# WHAT YOU NEED TO DO
Among the lines of the records, find all that carry the word "MPPE" and copy them.

=== DATA PROVIDED ===

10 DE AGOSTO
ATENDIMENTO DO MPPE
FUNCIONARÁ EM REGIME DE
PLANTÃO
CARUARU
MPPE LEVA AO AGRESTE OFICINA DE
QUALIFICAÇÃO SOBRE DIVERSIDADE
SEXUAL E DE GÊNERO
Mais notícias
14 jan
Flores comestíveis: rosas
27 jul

===
=== DATA PROVIDED ===

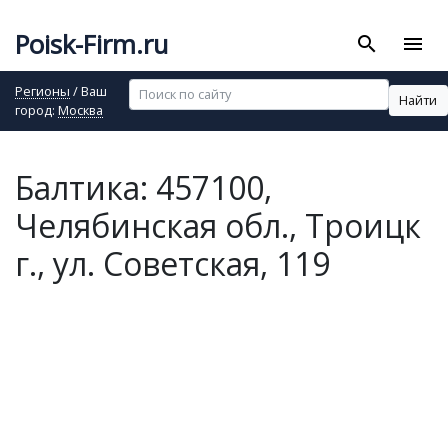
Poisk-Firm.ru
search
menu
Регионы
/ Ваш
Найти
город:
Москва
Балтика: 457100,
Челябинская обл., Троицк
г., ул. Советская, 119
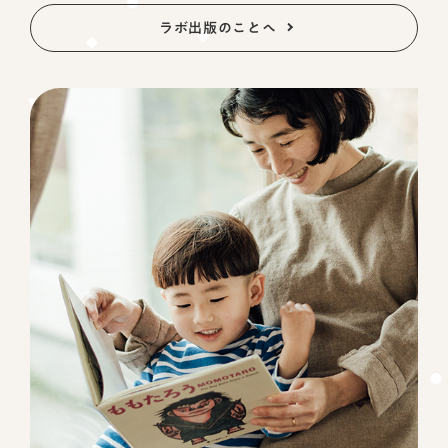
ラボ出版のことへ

===

# WRITTEN REPLY
ATENDIMENTO DO MPPE
MPPE LEVA AO AGRESTE OFICINA DE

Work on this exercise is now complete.